By Diana J. P. McKenzie, published in July 2010 in Business in Savannah.
An informal rule of thumb to apply is this: If your company has a social media policy prohibiting certain postings and the employee’s postings nonetheless casts the company, its management or customers in a negative light, or if the company’s trade secrets and strategy are being discussed anywhere outside the secure confines of your enterprise, the employee should almost always be fired or disciplined.
Likewise, use social media judiciously in making hiring decisions. Be aware that when conducting your due diligence on a potential hire via Internet searches and social media sites, information that wouldn’t be fair game in an interview (age, medical conditions, race, religion, sexual orientation, etc.), is often plainly available about the candidate on the Internet, and can be the basis for a discrimination claim if that candidate isn’t offered a job. Unscrupulous job seekers may even intentionally put this information on the Internet knowing that a company which refuses to hire them will have difficulty “proving the negative” that it never saw the information and therefore didn’t use it as a basis for its hiring decision.
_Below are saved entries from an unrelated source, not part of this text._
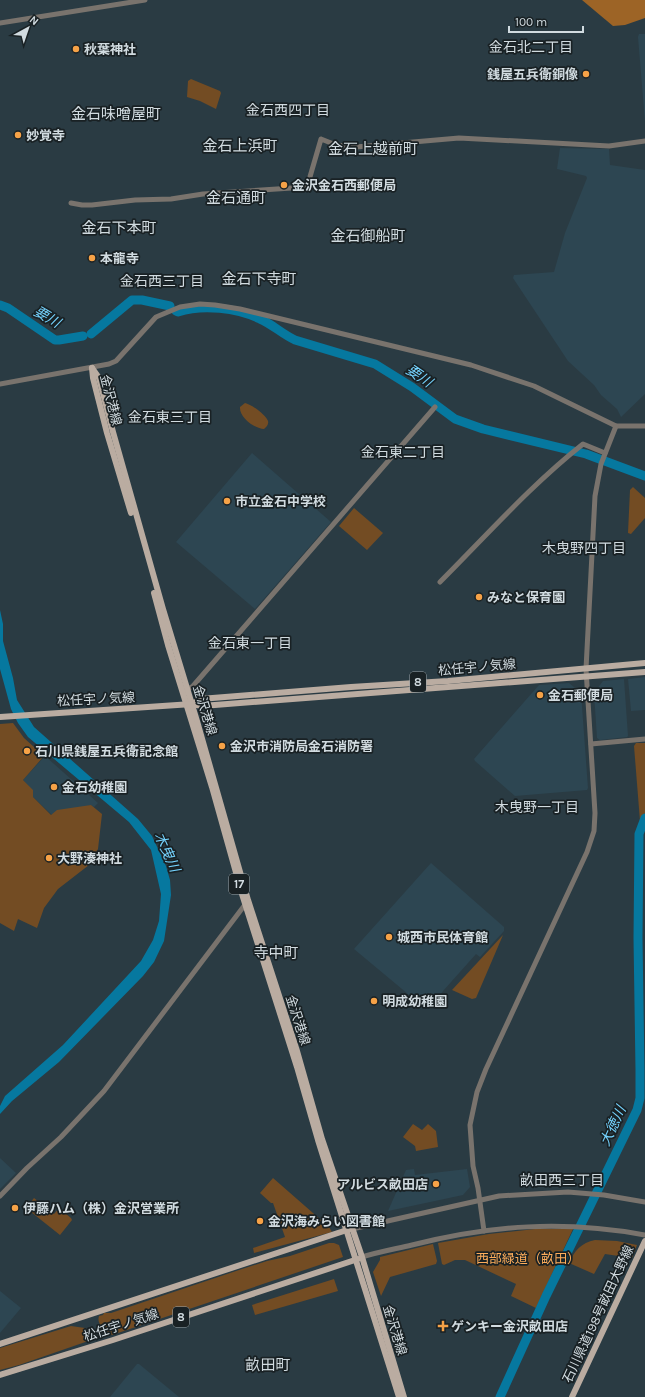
<svg xmlns="http://www.w3.org/2000/svg" width="645" height="1397" font-family="Karla,'Noto Sans JP',sans-serif">
  <style>
    .built { fill: #2d4652 }
    .green { fill: #734c23 }
    .forest { fill: #9d6426 }
    .water { fill: #06789f }
    .lines { fill: none; stroke-linecap: round; stroke-linejoin: round }
    .river { stroke: #06789f; stroke-width: 9 }
    .minor { stroke: #79736d; stroke-width: 5 }
    .major { stroke: #baaca1; stroke-width: 6 }
    .poi-dot { fill: #f6a247; stroke: #192124; stroke-width: 1.5 }
    .labels { text-anchor: middle; dominant-baseline: central; stroke-width: 3.5; stroke-linejoin: round; paint-order: stroke }
    .shield { fill: #192124; stroke: #9aa3a8; stroke-width: 1 }
    .shield-label { font-size: 12px; font-weight: bold; fill: #d1dbe0 }
    .poi-label { font-size: 13px; font-weight: bold; fill: #d1dbe0; stroke: #192124; text-anchor: start }
    .street-label { font-size: 13px; fill: #d1dbe0; stroke: #192124 }
    .park-label { font-size: 13px; fill: #fdad5b; stroke: #192124 }
    .neighbourhood-label { font-size: 14px; fill: #d1dbe0; stroke: #192124 }
    .water-label { font-size: 14px; font-style: italic; fill: #75d3fe; stroke: #192124 }
    .quarter-label { font-size: 15px; fill: #d1dbe0; stroke: #192124 }
  </style>
  <rect width="100%" height="100%" fill="#2a3b43"/>
  <!-- built -->
  <g class="built">
    <polygon points="639,34 645,34 645,122 638,37"/>
    <polygon points="560,148 609,149 610,165 645,170 645,394 621,417 617,409 601,395 594,385 568,361 513,278 514,275 554,272 565,233 587,178 586,176 557,169"/>
    <polygon points="252,453 331,522 255,609 176,542"/>
    <polygon points="645,677 645,710 631,711 628,679"/>
    <polygon points="624,679 628,736 627,737 600,740 597,738 594,693 603,681"/>
    <polygon points="569,683 581,693 588,788 587,790 515,796 475,761 474,759 539,685"/>
    <polygon points="45,756 98,803 94,807 91,805 52,815 33,797 32,790 23,780"/>
    <polygon points="431,863 504,927 504,931 480,957 476,954 443,991 433,1007 426,1009 354,949"/>
    <polygon points="0,1158 16,1173 0,1189"/>
    <polygon points="414,1169 415,1175 467,1169 470,1187 463,1195 388,1211 406,1170"/>
    <polygon points="0,1291 21,1308 0,1333"/>
    <polygon points="137,1364 139,1364 179,1397 110,1397"/>
  </g>
  <!-- green -->
  <g class="green">
    <polygon points="191,79 220,91 221,93 216,109 200,101 187,97 188,81"/>
    <path d="M245,403C251,404 266,415 268,421C269,425 266,427 264,429C255,429 239,417 240,407Z"/>
    <polygon points="633,487 645,498 645,518 631,534 628,533 630,490"/>
    <polygon points="354,508 383,533 367,550 339,526"/>
    <polygon points="13,723 24,738 44,756 23,780 33,790 33,797 51,815 57,810 91,805 102,814 98,849 89,865 58,889 44,908 37,928 18,919 14,931 0,923 0,724"/>
    <polygon points="636,743 645,743 645,813 640,821 634,746"/>
    <polygon points="503,935 476,998 472,999 452,990"/>
    <polygon points="413,1124 422,1130 428,1124 436,1131 438,1147 416,1151 415,1146 403,1137"/>
    <polygon points="273,1178 329,1227 332,1232 254,1253 253,1248 285,1237 273,1203 271,1203 260,1193"/>
    <polygon points="34,1198 54,1214 59,1208 71,1218 72,1220 60,1235 26,1208"/>
    <polygon points="535,1229 573,1229 536,1308 511,1296 516,1284 465,1260 455,1260 444,1265 442,1264 438,1243 489,1234"/>
    <path d="M595,1240L617,1241L637,1245L632,1258L605,1254L594,1274L569,1263C575,1250 581,1243 595,1240Z"/>
    <path d="M329,1243H334L339,1245L343,1257L112,1335C106,1330 96,1325 99,1316L103,1315L104,1313H111L242,1269L267,1261L290,1256Z"/>
    <polygon points="433,1244 437,1261 436,1264 390,1277 381,1296 373,1272 380,1260 380,1257"/>
    <polygon points="334,1279 338,1291 255,1315 252,1305"/>
    <polygon points="71,1326 85,1328 95,1335 94,1339 19,1365 0,1370 0,1348"/>
  </g>
  <!-- forest -->
  <polygon class="forest" points="582,0 645,0 645,18 625,25 613,26"/>
  <!-- water -->
  <polygon class="water" points="0,610 3,624 3,641 13,678 17,700 34,727 138,819 152,836 166,866 170,880 171,895 164,941 154,962 143,976 59,1062 12,1101 0,1114 0,1106 5,1096 63,1045 141,961 153,940 159,921 161,894 151,850 129,822 28,737 18,723 11,709 0,669"/>
  <g class="lines">
    <!-- river -->
    <g class="river">
      <polyline points="0,305 8,308 55,340 59,340 83,336"/>
      <path d="M176,311L178,312C203,304 237,308 260,319C272,324 282,334 295,340L375,364L412,387L455,419L483,429L586,454L645,476"/>
      <polyline points="91,334 132,300 142,300 170,306"/>
      <polyline points="500,1397 546,1296 637,1110 640,1098 640,1070 638,938 639,834 645,818"/>
    </g>
    <!-- minor -->
    <g class="minor">
      <polyline points="0,23 145,0"/>
      <polyline points="71,203 82,205 92,205 135,200 171,199 203,194 307,187 321,139 336,145 356,147 459,138 609,146 645,141"/>
      <polyline points="0,384 109,364 116,361 156,317 180,307 200,304 215,305 240,309 471,365 534,386 616,426 645,426"/>
      <path d="M440,582C487,535 531,485 583,444L605,453"/>
      <polyline points="185,691 193,686 435,407"/>
      <polyline points="591,744 645,739"/>
      <polyline points="0,1196 27,1168 61,1137 104,1091 247,902"/>
      <polyline points="352,1229 499,1196 568,1192 604,1195 645,1202"/>
      <polyline points="484,1231 478,1188 473,1166 470,1125 477,1092 486,1069 587,852 594,831 595,813 586,669 595,496 601,464 616,426"/>
      <path d="M362,1257C378,1252 395,1249 412,1245C492,1225 563,1220 645,1235"/>
    </g>
    <!-- major -->
    <g class="major">
      <polyline points="92,368 99,378 113,432 163,609 197,721 248,900 297,1051 322,1139 362,1257 404,1397"/>
      <polyline points="92,368 93,378 107,433 131,513"/>
      <polyline points="154,593 168,645 212,787 242,894 297,1067 318,1140 399,1397"/>
      <polyline points="192,704 200,699 351,687 448,681 645,663"/>
      <polyline points="0,717 192,704 202,706 645,672"/>
      <polyline points="0,1344 350,1229"/>
      <polyline points="0,1375 113,1340 358,1259"/>
      <polyline points="572,1397 645,1241"/>
    </g>
  </g>
  <!-- markers -->
  <g class="poi-dot">
    <circle cx="76" cy="49" r="4"/>
    <circle cx="586" cy="74" r="4"/>
    <circle cx="18" cy="135" r="4"/>
    <circle cx="284" cy="185" r="4"/>
    <circle cx="92" cy="258" r="4"/>
    <circle cx="227" cy="501" r="4"/>
    <circle cx="479" cy="597" r="4"/>
    <circle cx="540" cy="695" r="4"/>
    <circle cx="222" cy="746" r="4"/>
    <circle cx="27" cy="751" r="4"/>
    <circle cx="54" cy="787" r="4"/>
    <circle cx="49" cy="858" r="4"/>
    <circle cx="389" cy="937" r="4"/>
    <circle cx="374" cy="1001" r="4"/>
    <circle cx="436" cy="1184" r="4"/>
    <circle cx="15" cy="1208" r="4"/>
    <circle cx="260" cy="1221" r="4"/>
    <path d="M441 1320h4v4h4v4h-4v4h-4v-4h-4v-4h4z"/>
  </g>
  <g class="labels">
    <!-- shield labels -->
    <g class="shield">
      <rect x="410" y="672" width="16" height="20" rx="3"/>
      <rect x="229" y="874" width="20" height="20" rx="3"/>
      <rect x="173" y="1307" width="16" height="20" rx="3"/>
    </g>
    <g class="shield-label">
      <text x="418" y="682">8</text>
      <text x="239" y="884">17</text>
      <text x="181" y="1317">8</text>
    </g>
    <!-- poi labels -->
    <g class="poi-label">
      <text x="84" y="49">秋葉神社</text>
      <text x="578" y="74" text-anchor="end">銭屋五兵衛銅像</text>
      <text x="26" y="135">妙覚寺</text>
      <text x="292" y="185">金沢金石西郵便局</text>
      <text x="100" y="258">本龍寺</text>
      <text x="235" y="501">市立金石中学校</text>
      <text x="487" y="597">みなと保育園</text>
      <text x="548" y="695">金石郵便局</text>
      <text x="230" y="746">金沢市消防局金石消防署</text>
      <text x="35" y="751">石川県銭屋五兵衛記念館</text>
      <text x="62" y="787">金石幼稚園</text>
      <text x="57" y="858">大野湊神社</text>
      <text x="397" y="937">城西市民体育館</text>
      <text x="382" y="1001">明成幼稚園</text>
      <text x="428" y="1184" text-anchor="end">アルビス畝田店</text>
      <text x="23" y="1208">伊藤ハム（株）金沢営業所</text>
      <text x="268" y="1221">金沢海みらい図書館</text>
      <text x="451" y="1326">ゲンキー金沢畝田店</text>
    </g>
    <!-- street labels -->
    <g class="street-label">
      <text transform="translate(111 400) rotate(76)">金沢港線</text>
      <text transform="translate(477 667) rotate(-5)">松任宇ノ気線</text>
      <text transform="translate(96 699) rotate(-3)">松任宇ノ気線</text>
      <text transform="translate(205 710) rotate(73)">金沢港線</text>
      <text transform="translate(298 1020) rotate(72)">金沢港線</text>
      <text transform="translate(598 1314) rotate(-65)">石川県道198号畝田大野線</text>
      <text transform="translate(121 1325) rotate(-18)">松任宇ノ気線</text>
      <text transform="translate(395 1330) rotate(73)">金沢港線</text>
    </g>
    <!-- park labels -->
    <g class="park-label">
      <text x="528" y="1258">西部緑道（畝田）</text>
    </g>
    <!-- neighbourhood labels -->
    <g class="neighbourhood-label">
      <text x="531" y="47">金石北二丁目</text>
      <text x="288" y="110">金石西四丁目</text>
      <text x="162" y="281">金石西三丁目</text>
      <text x="170" y="417">金石東三丁目</text>
      <text x="403" y="452">金石東二丁目</text>
      <text x="584" y="548">木曳野四丁目</text>
      <text x="250" y="643">金石東一丁目</text>
      <text x="537" y="807">木曳野一丁目</text>
      <text x="562" y="1180">畝田西三丁目</text>
    </g>
    <!-- water labels -->
    <g class="water-label">
      <text transform="translate(47 317) rotate(30)">要川</text>
      <text transform="translate(419 376) rotate(34)">要川</text>
      <text transform="translate(167 852) rotate(66)">木曳川</text>
      <text transform="translate(613 1126) rotate(-65)">大徳川</text>
    </g>
    <!-- quarter labels -->
    <g class="quarter-label">
      <text x="116" y="114">金石味噌屋町</text>
      <text x="240" y="146">金石上浜町</text>
      <text x="373" y="149">金石上越前町</text>
      <text x="236" y="198">金石通町</text>
      <text x="119" y="228">金石下本町</text>
      <text x="368" y="236">金石御船町</text>
      <text x="259" y="279">金石下寺町</text>
      <text x="276" y="953">寺中町</text>
      <text x="268" y="1365">畝田町</text>
    </g>
  </g>
  <!-- north arrow -->
  <g transform="translate(28 28) rotate(40)" stroke="#192124" stroke-width="3" paint-order="stroke">
  <path d="M0-3L7 15L0 10L-7 15Z" fill="#d1dbe0"/>
  <text y="-6" font-size="11" font-weight="bold" text-anchor="middle" fill="#d1dbe0">N</text>
  </g>
  <!-- scale -->
  <path d="M509 26v6h74v-6" fill="none" stroke="#d1dbe0" stroke-width="2"/>
  <text x="515" y="26" font-size="12" fill="#d1dbe0" stroke="#192124" stroke-width="3" paint-order="stroke">100 m</text>
</svg>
E-Discovery presents a myriad of social media issues for any business enterprise. First, if your company maintains its own Facebook, Twitter, or other social media account as a marketing tool, it should be considered just as susceptible to discovery requests and litigation holds as your email server. Statements your company makes to the public, as well as the public’s feedback to you, are ripe for mining by plaintiffs’ attorneys.
If the Twitter page for your company’s latest product is covered with user comments discussing how that product has a tendency to send folks to the ER, it’s likely those posts will fit the broad scope of a discovery request. Even if you don’t own or manage the servers on which these “marketing” accounts are hosted, your company should retain records of everything posted in such accounts. Because litigants can directly subpoena social media companies to obtain these records, there’s no tactical advantage in not retaining these records – especially because doing so can allow your organization to moderate and monitor public feedback, and take proactive steps to correct potential liability issues early.
Conversely, the information posted on social media sites can also be a treasure trove for defense counsel because unsophisticated plaintiffs often write statements that are in direct opposition to the alleged facts of their claims. However, businesses should tread carefully in attempting to gather this information, as obtaining access to an employee’s or litigant’s social media posts using tactics such as spyware or creating a false identity can lead to liability for invasion of privacy or violations of the Stored Communications Act, Wiretap Act, or other state electronic monitoring statutes.
These are but a few of the potential issues that social media presents for local companies competing in today’s business world. As always, consult with your company’s attorneys or a lawyer knowledgeable in information technology law well before taking action in any of these areas.